* _What you should do_: Among the records, find the lines that hold the string "הביטוח" and return them.

* _Records provided_:
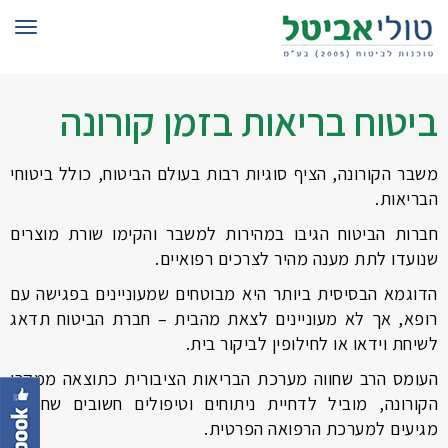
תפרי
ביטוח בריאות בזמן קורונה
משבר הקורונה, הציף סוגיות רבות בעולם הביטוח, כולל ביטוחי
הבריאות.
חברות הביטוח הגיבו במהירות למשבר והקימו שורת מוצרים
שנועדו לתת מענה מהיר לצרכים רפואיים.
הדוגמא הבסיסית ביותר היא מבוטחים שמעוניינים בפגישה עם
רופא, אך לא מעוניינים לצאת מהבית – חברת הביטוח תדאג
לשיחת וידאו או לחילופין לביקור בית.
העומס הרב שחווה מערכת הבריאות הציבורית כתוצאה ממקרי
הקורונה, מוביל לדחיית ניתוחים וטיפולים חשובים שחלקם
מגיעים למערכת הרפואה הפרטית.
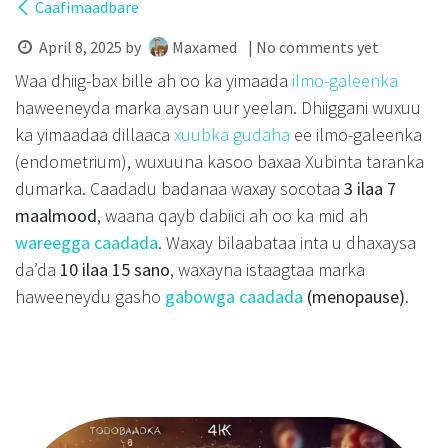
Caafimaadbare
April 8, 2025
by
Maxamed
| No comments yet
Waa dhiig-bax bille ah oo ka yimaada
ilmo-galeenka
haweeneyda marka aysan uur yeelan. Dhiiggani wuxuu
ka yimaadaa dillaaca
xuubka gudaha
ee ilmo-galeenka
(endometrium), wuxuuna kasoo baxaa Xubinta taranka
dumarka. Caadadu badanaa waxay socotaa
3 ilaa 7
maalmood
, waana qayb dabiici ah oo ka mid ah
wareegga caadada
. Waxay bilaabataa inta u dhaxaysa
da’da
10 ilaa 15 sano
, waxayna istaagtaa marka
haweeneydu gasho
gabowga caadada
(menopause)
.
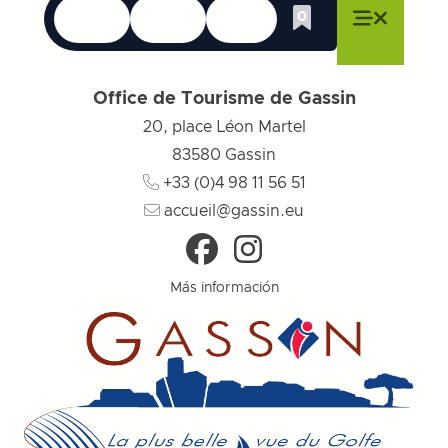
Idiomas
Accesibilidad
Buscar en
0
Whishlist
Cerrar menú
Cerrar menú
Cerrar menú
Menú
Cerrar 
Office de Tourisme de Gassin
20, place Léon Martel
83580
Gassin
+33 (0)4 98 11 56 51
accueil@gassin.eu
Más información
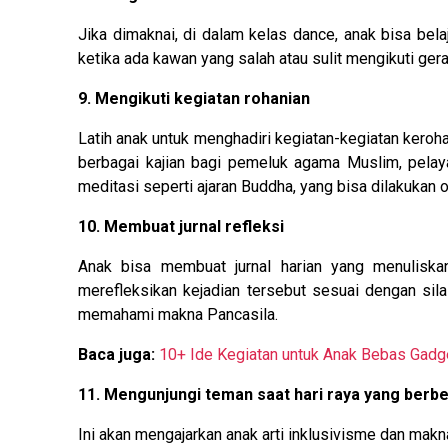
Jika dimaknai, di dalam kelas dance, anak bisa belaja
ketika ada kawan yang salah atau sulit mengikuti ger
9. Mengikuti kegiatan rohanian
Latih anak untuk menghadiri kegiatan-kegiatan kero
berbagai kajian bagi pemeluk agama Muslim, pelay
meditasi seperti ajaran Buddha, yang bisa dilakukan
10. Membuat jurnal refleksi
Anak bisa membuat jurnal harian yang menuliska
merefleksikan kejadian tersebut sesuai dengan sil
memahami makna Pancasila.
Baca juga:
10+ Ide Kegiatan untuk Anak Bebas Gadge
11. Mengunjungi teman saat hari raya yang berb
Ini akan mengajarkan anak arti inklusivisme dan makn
==
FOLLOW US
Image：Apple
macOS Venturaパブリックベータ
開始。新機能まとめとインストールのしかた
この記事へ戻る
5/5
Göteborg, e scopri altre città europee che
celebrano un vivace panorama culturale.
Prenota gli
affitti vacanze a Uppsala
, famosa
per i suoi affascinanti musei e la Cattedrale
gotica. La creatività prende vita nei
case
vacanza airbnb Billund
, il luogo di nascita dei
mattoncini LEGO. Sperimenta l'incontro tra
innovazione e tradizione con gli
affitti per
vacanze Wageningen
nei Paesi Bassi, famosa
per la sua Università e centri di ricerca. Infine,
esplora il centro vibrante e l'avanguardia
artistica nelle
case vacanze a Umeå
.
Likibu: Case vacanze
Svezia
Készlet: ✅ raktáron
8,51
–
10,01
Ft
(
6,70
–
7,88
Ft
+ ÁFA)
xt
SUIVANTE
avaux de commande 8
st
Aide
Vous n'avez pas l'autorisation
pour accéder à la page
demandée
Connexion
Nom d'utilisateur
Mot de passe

* _The answer_:
משבר הקורונה, הציף סוגיות רבות בעולם הביטוח, כולל ביטוחי
חברות הביטוח הגיבו במהירות למשבר והקימו שורת מוצרים
רופא, אך לא מעוניינים לצאת מהבית – חברת הביטוח תדאג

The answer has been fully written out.